My life on the road by Gloria Steinem – I listened to this on audiobook, and I loved it. It was amazing. It’s a memoir of Gloria Steinem’s life. She grew up on the road, her mom and dad sold antiques from their car when she was little. Then when she got older she started working on political campaigns, and travelled around the world lecturing on feminism and history, and that kind of stuff. And it was just beautiful and magical. Review.

Now and Then by Gil Scott-Heron – I read some poetry this year, including this poetry collection by Gil Scott-Heron. He was a jazz musician and writer, but primarily known as a spoken word poet. He wrote a lot of politically minded poetry, and it was incredible. More poetry for 2016. Review-ish.

I know why the Caged bird Sings by Maya Angelou – This is the first memoir Maya Angelou wrote. It’s about her life from when she was like… 4 to 19. She writes so beautifully, and for a while I sort of forgot that it was a memoir and sort of thought it was a fiction book, it was just so beautiful. I really want to read more of her books in 2016. Review.

East of Eden by John Steinbeck – This book broke me. Oh my God the beautiful awesomeness of John Steinbeck. His characters are just so amazing and complex and horrible and incredible. I also read Of Mice and Men, and I’ll read more of his books next year, because they were amazeballs. Review.

Mrs Dalloway by Virginia Woolf – This was amazing.
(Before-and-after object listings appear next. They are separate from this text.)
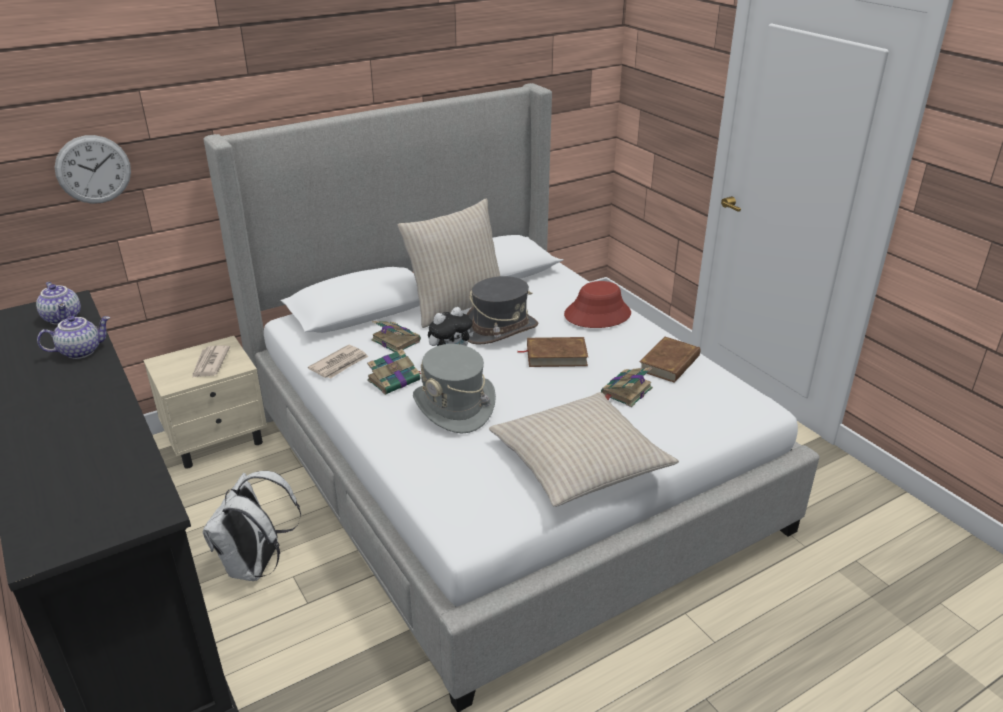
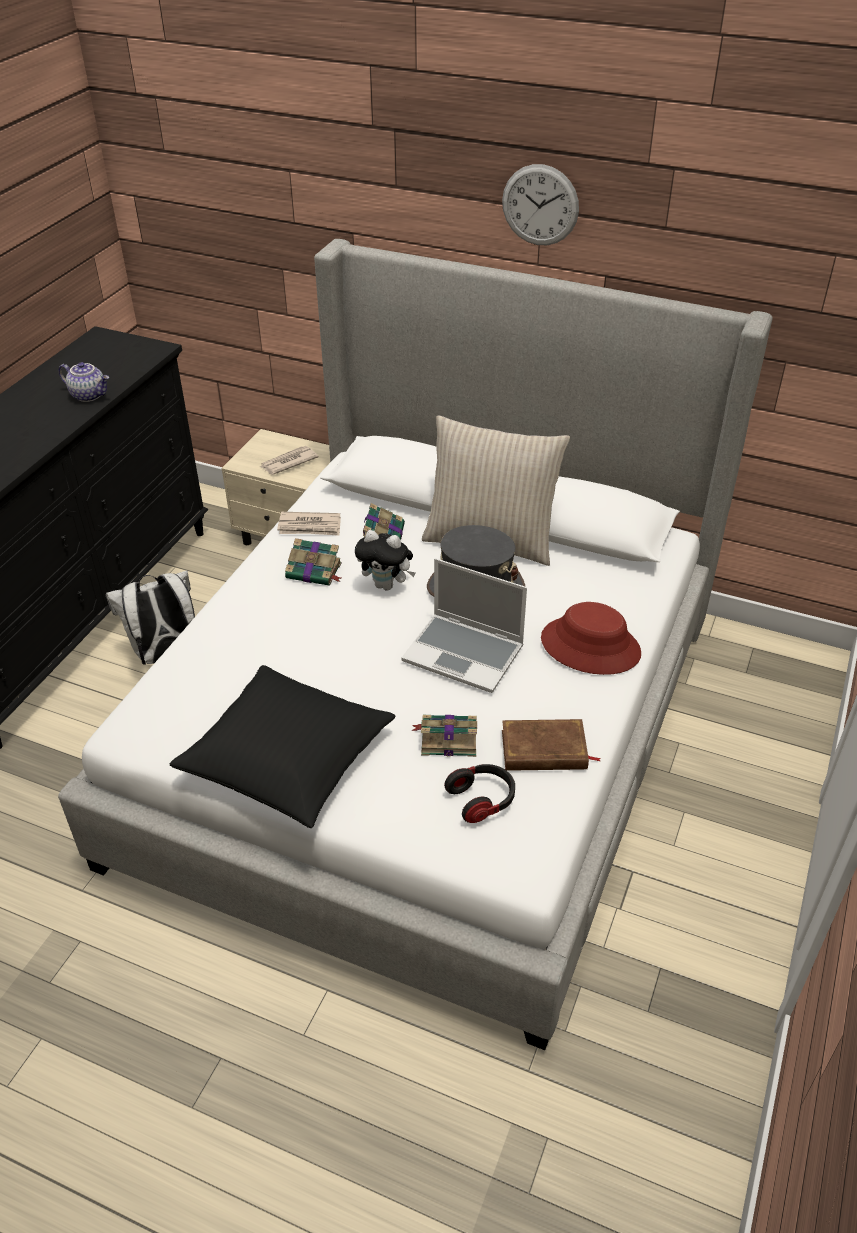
camera: 55 degrees right, 10 degrees up
(64, 318) = (129, 361): teapot -> none
(93, 169) = (241, 235): wall clock -> wall clock (540, 205)
(455, 407) = (301, 629): grey hat -> none
(556, 355) = (465, 654): brown book -> laptop
(579, 462) = (287, 757): beige pillow -> black pillow
(692, 400) = (482, 800): none -> headphones

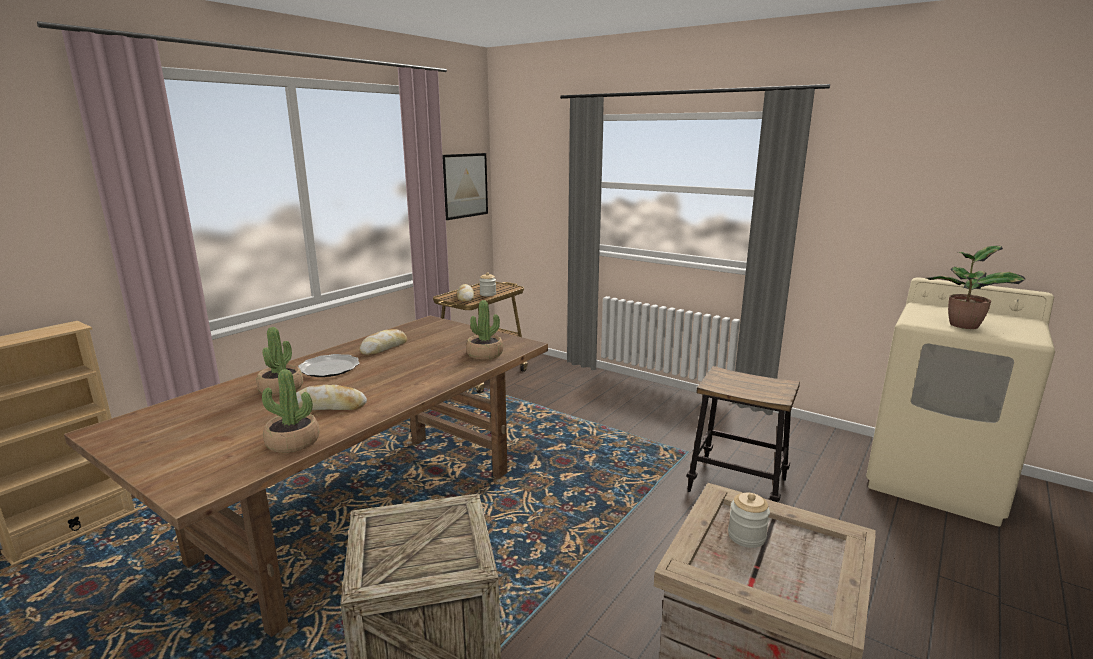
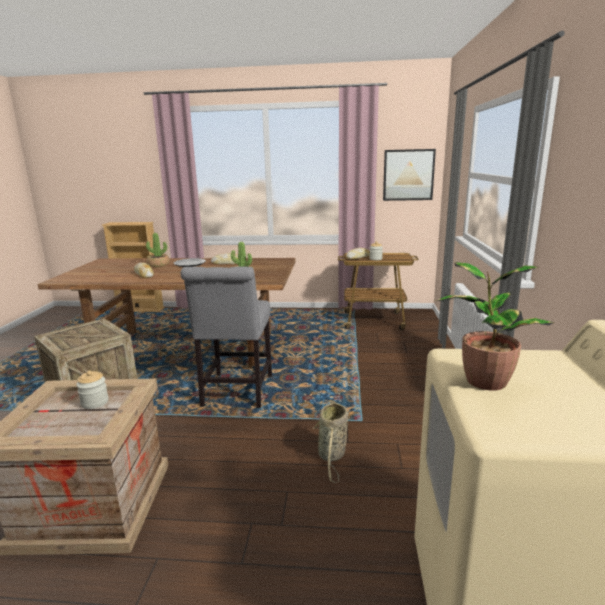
camera: 60 degrees right, 0 degrees up
(292, 442) = (103, 279): potted plant -> none
(562, 506) = (236, 393): none -> grey chair
(737, 485) = (332, 456): stool -> basket

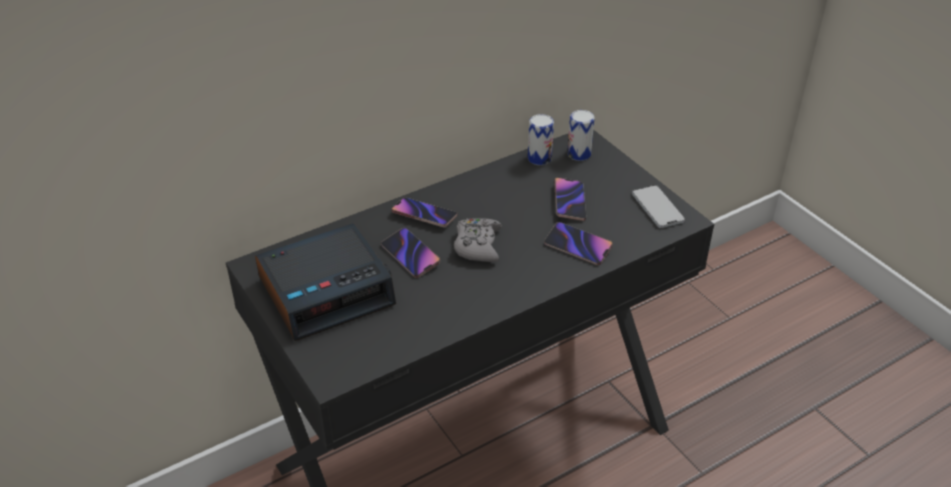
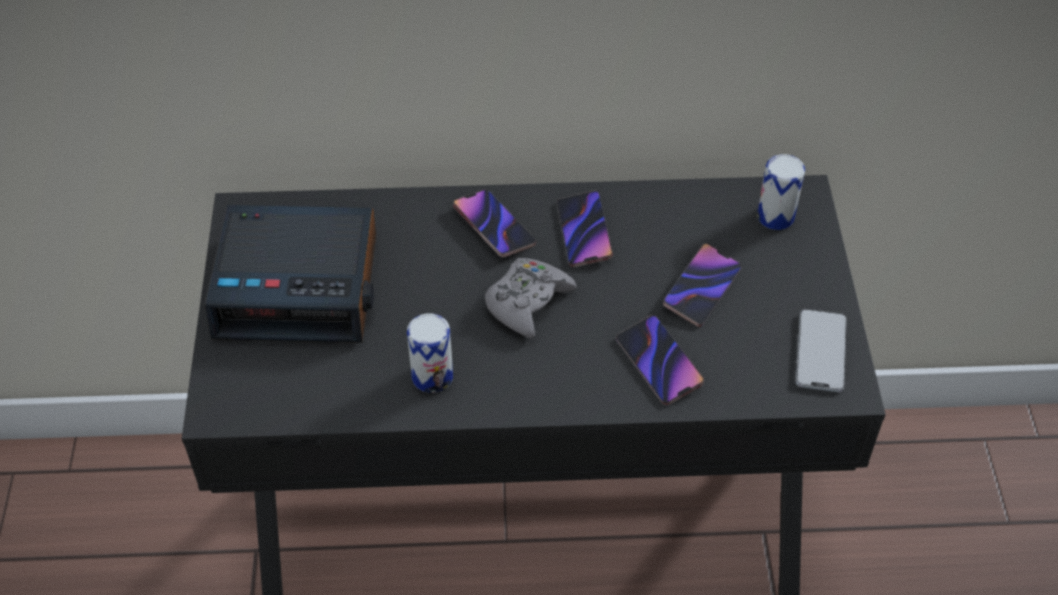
camera: 30 degrees right, 10 degrees up
(410, 255) = (433, 279): phone -> phone (584, 232)
(539, 158) = (713, 201): can -> can (432, 376)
I feel like I’ll just be using the same adjectives over and over again, but they’re my favourite books of the year, so yeah. I’ll try to do better. It was weird, and it was fascinating to see Clarissa Dalloway through her own eyes, and the eyes of others. I really liked the writing style, and the sadness in it, and it was beautiful. Review.
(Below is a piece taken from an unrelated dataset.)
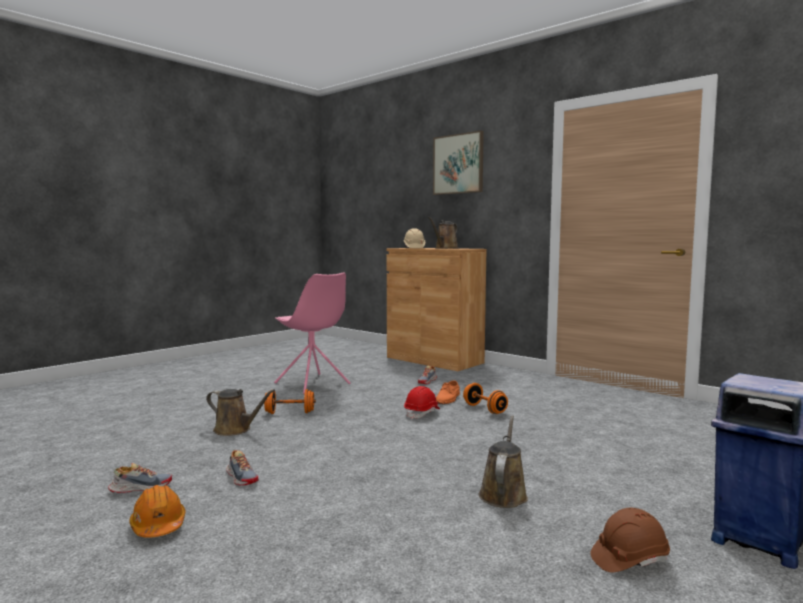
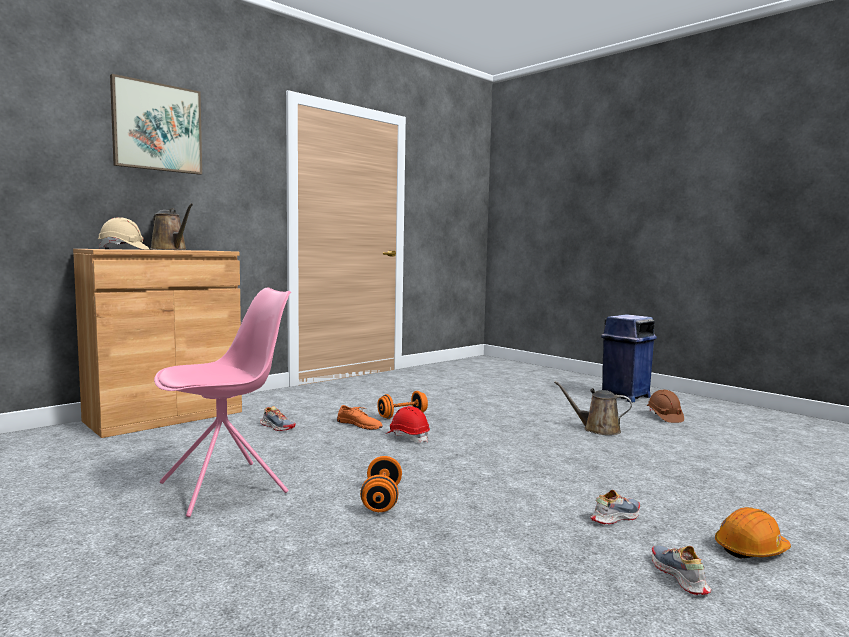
camera: 85 degrees left, 0 degrees up
(235, 430) = (453, 533): brown watering can -> none

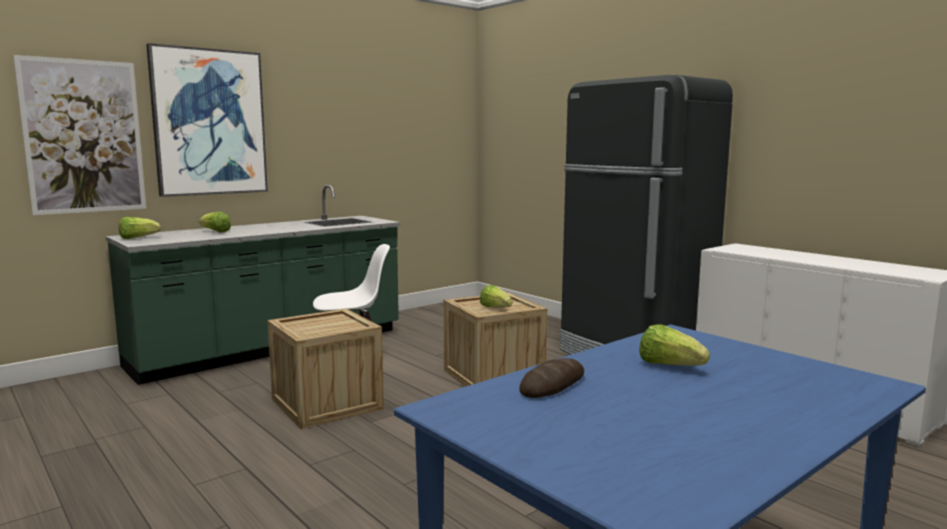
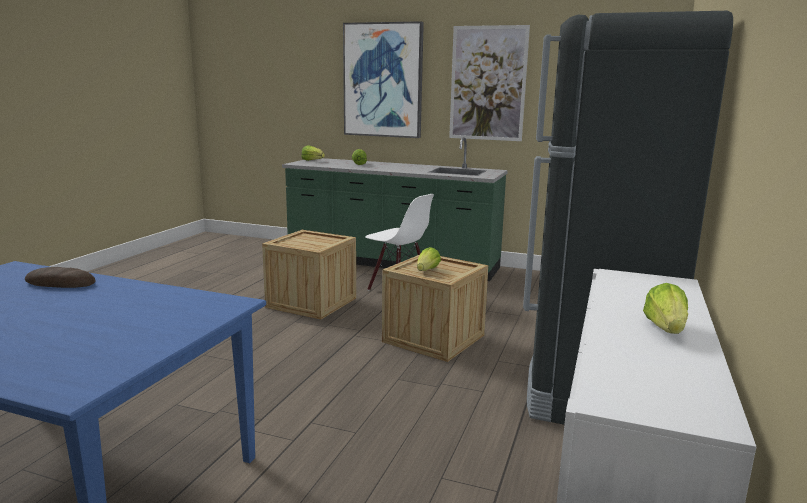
camera: 60 degrees right, 5 degrees up
(84, 137) = (307, 90): picture -> picture (488, 83)
(669, 366) = (116, 308): lettuce -> lettuce (665, 329)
Sleepless Nights by Elizabeth Hardwick – Conrad of the JustADustJacket channel on the youtubes recommended this at the end of a video, and I just thought; that’s a good enough reason to read something. So I got it on Kindle and read it and it was incredible. It’s just a sort of semi-autobiographical story of a woman looking back on her life and the nights in her life and the people she talked to and met. And it was beautiful and vulnerable and I want to reread it.
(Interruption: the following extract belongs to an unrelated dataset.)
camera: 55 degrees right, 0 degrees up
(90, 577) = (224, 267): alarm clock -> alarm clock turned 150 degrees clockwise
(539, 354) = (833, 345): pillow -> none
Zami: A New Spelling of my Name by Audre Lorde – Audre Lorde is a poet as far as I know, this is her memoir from her childhood in Harlem in the 30s and her coming of age in the 50s. It’s sort of centred around the women who affected her life, her strict mother, her sisters, her friends, her mentors and her lovers, and how they changed her life. It was really sad, and beautiful and it was wonderful.

Moby Dick by Herman Melville – This is the best thing that ever happened. Moby Dick is about a man called Ishmael, who walks onto the Pequod with his lover friend, Queequeg, and they go whaling with the slightly crazy captain Ahab. Ahab is hunting the white whale that ripped off his leg, and he gets more and more frenzied the longer they hunt. It’s so crazy and beautiful and there are chapters upon chapters on whale anatomy and whale history, it’s great. Review-ish.

The Smartest Book in the World by Greg Proops – This is just indulgent on my part, but it’s my list, so fuck it. Greg Proops is a comedian. He is on Whose Line is it Anyway? he appears on @midnight and he has a podcast called the Smartest Man in the World. This book is basically just a book version of his podcast, and it’s glorious. It’s glorious.

The Bone Clocks by David Mitchell – This was one of the first books I read this year. It was gorgeous and amazing and wow. It’s about a young woman called Holly. It’s told from various perspectives, her own, and people who meet her, or know her. She seems to be the centre of this weird war between two immortal races. It’s very David Mitchell, and it’s very good. Review.